BEGIN Data listing

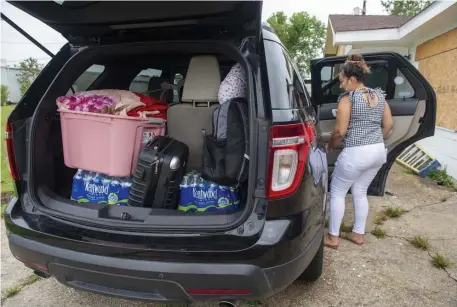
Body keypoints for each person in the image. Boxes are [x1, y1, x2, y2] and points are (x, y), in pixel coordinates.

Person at [324, 54, 394, 249]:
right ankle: (358, 234)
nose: (340, 86)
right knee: (360, 190)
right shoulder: (379, 96)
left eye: (341, 81)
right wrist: (374, 139)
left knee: (337, 191)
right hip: (379, 152)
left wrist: (330, 145)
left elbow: (340, 131)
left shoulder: (349, 98)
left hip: (356, 152)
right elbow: (388, 125)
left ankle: (333, 237)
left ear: (352, 79)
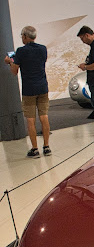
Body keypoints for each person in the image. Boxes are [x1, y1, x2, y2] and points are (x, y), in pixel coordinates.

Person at [4, 25, 51, 158]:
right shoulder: (43, 49)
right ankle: (47, 147)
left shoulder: (20, 51)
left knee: (30, 119)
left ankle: (35, 149)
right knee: (44, 116)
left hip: (29, 89)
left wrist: (10, 61)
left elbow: (14, 71)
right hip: (43, 87)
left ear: (25, 36)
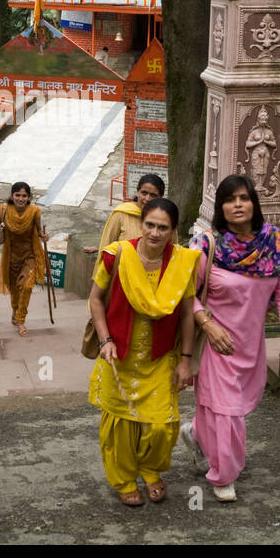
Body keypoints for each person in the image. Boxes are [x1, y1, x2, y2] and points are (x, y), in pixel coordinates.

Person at [181, 176, 280, 502]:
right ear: (220, 207)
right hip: (218, 345)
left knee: (228, 410)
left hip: (251, 345)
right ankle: (223, 474)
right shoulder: (207, 245)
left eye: (244, 198)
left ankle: (195, 435)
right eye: (230, 199)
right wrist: (208, 325)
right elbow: (185, 293)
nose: (238, 204)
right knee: (228, 412)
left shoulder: (274, 243)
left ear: (254, 203)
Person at [88, 198, 200, 506]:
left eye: (162, 227)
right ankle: (123, 478)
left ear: (172, 230)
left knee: (162, 425)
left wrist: (186, 360)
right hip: (119, 355)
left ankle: (151, 470)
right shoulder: (117, 256)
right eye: (149, 225)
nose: (154, 232)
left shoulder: (182, 262)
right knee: (120, 424)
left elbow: (188, 314)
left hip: (160, 356)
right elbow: (96, 299)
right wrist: (105, 339)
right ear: (142, 224)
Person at [0, 182, 47, 337]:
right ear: (12, 196)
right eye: (17, 195)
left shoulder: (35, 211)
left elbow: (39, 231)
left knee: (27, 286)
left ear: (29, 197)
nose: (21, 199)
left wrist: (43, 235)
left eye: (24, 196)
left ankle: (21, 320)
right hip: (11, 256)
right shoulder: (5, 209)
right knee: (15, 288)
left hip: (30, 255)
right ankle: (15, 310)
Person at [85, 173, 164, 255]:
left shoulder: (164, 218)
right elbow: (107, 243)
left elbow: (172, 249)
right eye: (144, 193)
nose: (147, 198)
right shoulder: (121, 214)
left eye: (153, 195)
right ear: (138, 192)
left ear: (161, 197)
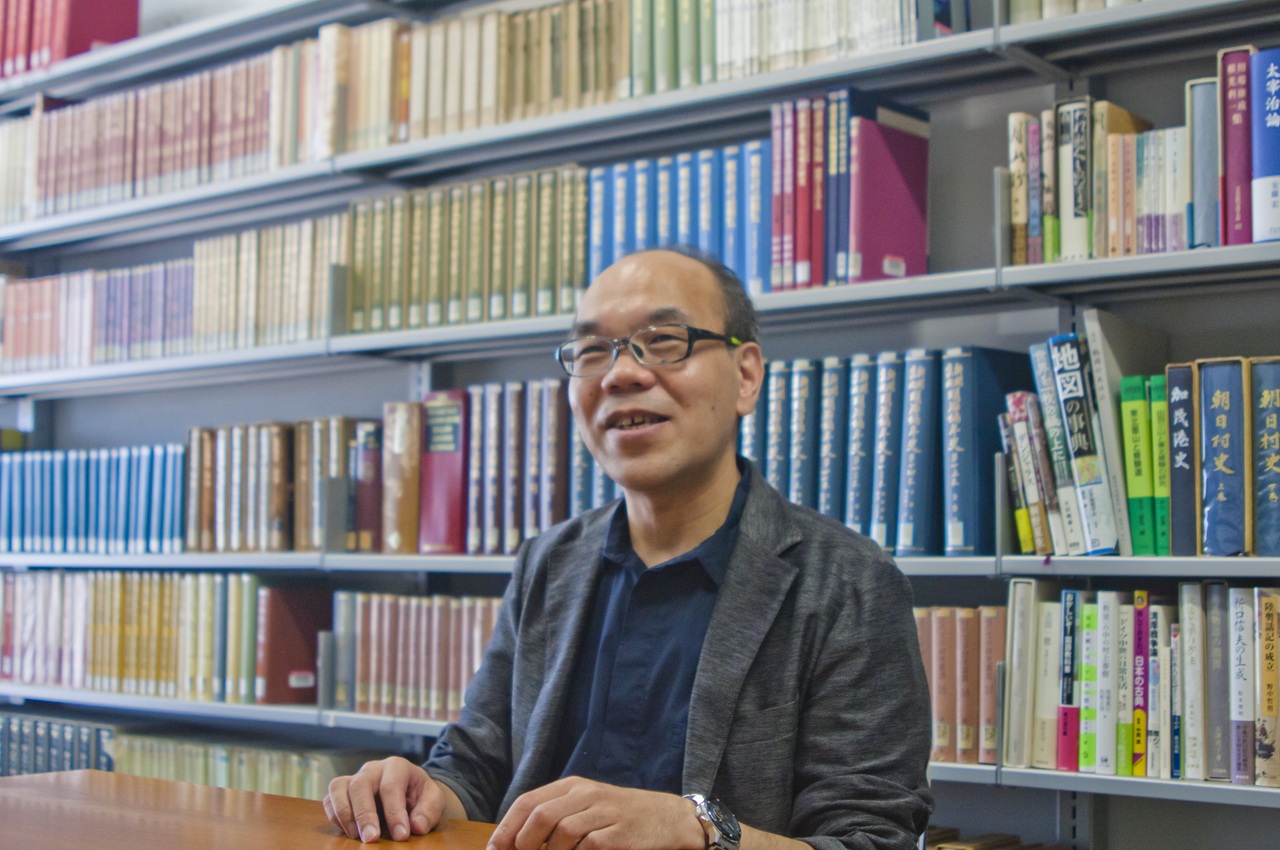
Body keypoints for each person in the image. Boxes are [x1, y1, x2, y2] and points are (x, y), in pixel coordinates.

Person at [324, 247, 933, 850]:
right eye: (593, 352)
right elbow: (477, 767)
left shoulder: (847, 584)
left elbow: (872, 840)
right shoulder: (549, 562)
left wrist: (699, 832)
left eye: (664, 341)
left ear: (746, 376)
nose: (621, 374)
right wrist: (420, 792)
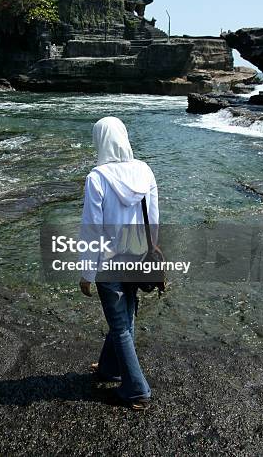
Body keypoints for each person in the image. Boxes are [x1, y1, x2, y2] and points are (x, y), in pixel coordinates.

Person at [79, 116, 159, 410]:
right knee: (126, 315)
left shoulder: (97, 178)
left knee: (120, 324)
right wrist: (153, 248)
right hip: (138, 256)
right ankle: (109, 369)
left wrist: (86, 272)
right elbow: (154, 216)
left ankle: (137, 390)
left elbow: (92, 228)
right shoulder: (144, 170)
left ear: (99, 140)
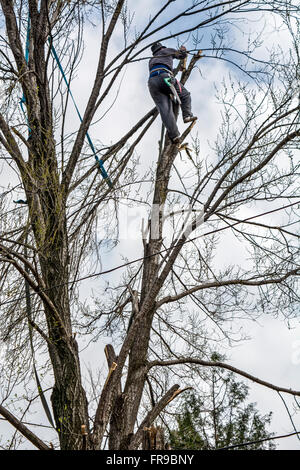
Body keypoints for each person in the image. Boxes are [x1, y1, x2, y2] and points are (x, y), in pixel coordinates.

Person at [148, 42, 197, 144]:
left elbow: (161, 67)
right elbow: (181, 55)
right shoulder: (166, 51)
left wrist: (174, 70)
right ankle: (187, 116)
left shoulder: (151, 60)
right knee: (185, 95)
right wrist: (183, 50)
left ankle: (174, 136)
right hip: (165, 77)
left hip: (152, 83)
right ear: (161, 48)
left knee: (165, 110)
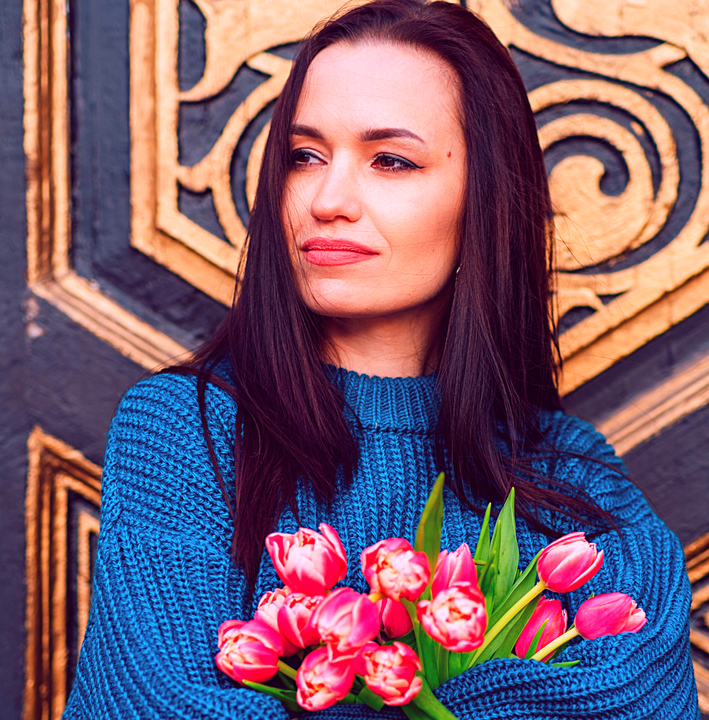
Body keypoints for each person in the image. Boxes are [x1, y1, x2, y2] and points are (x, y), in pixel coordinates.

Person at [62, 1, 699, 718]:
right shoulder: (186, 432)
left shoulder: (568, 471)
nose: (327, 199)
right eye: (305, 156)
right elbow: (153, 708)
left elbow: (634, 699)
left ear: (483, 202)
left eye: (391, 160)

END Data listing

• [Assigned task] Return each entry exactly as it stands above, apart from any images.

• [Exercise answer]
Body keypoints for each person in the image. Boxes are [x1, y1, x2, y2] and points are (x, y), in pixel coordinates.

Person at [324, 54, 394, 249]:
right ankle: (358, 234)
nose: (340, 86)
right knee: (360, 190)
right shoulder: (379, 96)
left eye: (341, 81)
right wrist: (374, 139)
left knee: (337, 191)
right hip: (379, 152)
left wrist: (330, 145)
left elbow: (340, 131)
left shoulder: (349, 98)
left hip: (356, 152)
right elbow: (388, 125)
left ankle: (333, 237)
left ear: (352, 79)
Body keypoints for each person in the image. Boxes are [x1, y1, x2, y2] and points are (x, y), in pixel coordinates.

Person at [4, 25, 51, 158]:
right shoulder: (43, 49)
right ankle: (47, 147)
left shoulder: (20, 51)
left knee: (30, 119)
left ankle: (35, 149)
right knee: (44, 116)
left hip: (29, 89)
left wrist: (10, 61)
left elbow: (14, 71)
right hip: (43, 87)
left ear: (25, 36)
Body keypoints for each person in the image. Boxes are [x1, y1, x2, y2] and points are (x, y), in pixel coordinates.

Person at [181, 176, 280, 502]:
right ear: (220, 207)
right hip: (218, 345)
left knee: (228, 410)
left hip: (251, 345)
right ankle: (223, 474)
right shoulder: (207, 245)
left eye: (244, 198)
left ankle: (195, 435)
right eye: (230, 199)
right wrist: (208, 325)
right elbow: (185, 293)
nose: (238, 204)
right knee: (228, 412)
left shoulder: (274, 243)
left ear: (254, 203)
Person at [88, 198, 200, 506]:
left eye: (162, 227)
right ankle: (123, 478)
left ear: (172, 230)
left knee: (162, 425)
left wrist: (186, 360)
right hip: (119, 355)
left ankle: (151, 470)
right shoulder: (117, 256)
right eye: (149, 225)
nose: (154, 232)
left shoulder: (182, 262)
right knee: (120, 424)
left elbow: (188, 314)
left hip: (160, 356)
right elbow: (96, 299)
right wrist: (105, 339)
right ear: (142, 224)
Person at [0, 182, 47, 337]:
right ear: (12, 196)
right eye: (17, 195)
left shoulder: (35, 211)
left elbow: (39, 231)
left knee: (27, 286)
left ear: (29, 197)
nose: (21, 199)
left wrist: (43, 235)
left eye: (24, 196)
left ankle: (21, 320)
right hip: (11, 256)
right shoulder: (5, 209)
right knee: (15, 288)
left hip: (30, 255)
right ankle: (15, 310)
Person at [85, 173, 164, 255]:
left shoulder: (164, 218)
right elbow: (107, 243)
left elbow: (172, 249)
right eye: (144, 193)
nose: (147, 198)
right shoulder: (121, 214)
left eye: (153, 195)
right ear: (138, 192)
left ear: (161, 197)
Body keypoints for each person in the image. Boxes are [x1, y1, x2, y2] and points are (x, y), in pixel coordinates.

Person at [324, 247, 933, 850]:
right eye: (593, 352)
right elbow: (477, 767)
left shoulder: (847, 584)
left elbow: (872, 840)
right shoulder: (549, 562)
left wrist: (699, 832)
left eye: (664, 341)
left ear: (746, 376)
nose: (621, 374)
right wrist: (420, 792)
Body keypoints for each person in the image. Boxes are [x1, y1, x2, y2] and points are (x, y), in pixel coordinates.

Person at [79, 116, 159, 410]:
right knee: (126, 315)
left shoulder: (97, 178)
left knee: (120, 324)
right wrist: (153, 248)
right hip: (138, 256)
right ankle: (109, 369)
left wrist: (86, 272)
right elbow: (154, 216)
left ankle: (137, 390)
left elbow: (92, 228)
right shoulder: (144, 170)
left ear: (99, 140)
Body keypoints for each person in the image. Boxes are [x1, y1, x2, y2] and points are (x, y), in pixel coordinates.

Person at [148, 42, 197, 144]:
left elbow: (161, 67)
right elbow: (181, 55)
right shoulder: (166, 51)
left wrist: (174, 70)
right ankle: (187, 116)
left shoulder: (151, 60)
right knee: (185, 95)
right wrist: (183, 50)
left ankle: (174, 136)
right hip: (165, 77)
left hip: (152, 83)
right ear: (161, 48)
left knee: (165, 110)
Body keypoints for each person in the image. Boxes are [x1, y1, x2, y2] and points are (x, y), in pixel coordinates.

Person at [62, 1, 699, 718]:
right shoulder: (186, 432)
left shoulder: (568, 471)
nose: (327, 199)
right eye: (305, 156)
right elbow: (153, 708)
left elbow: (634, 699)
left ear: (483, 202)
left eye: (391, 160)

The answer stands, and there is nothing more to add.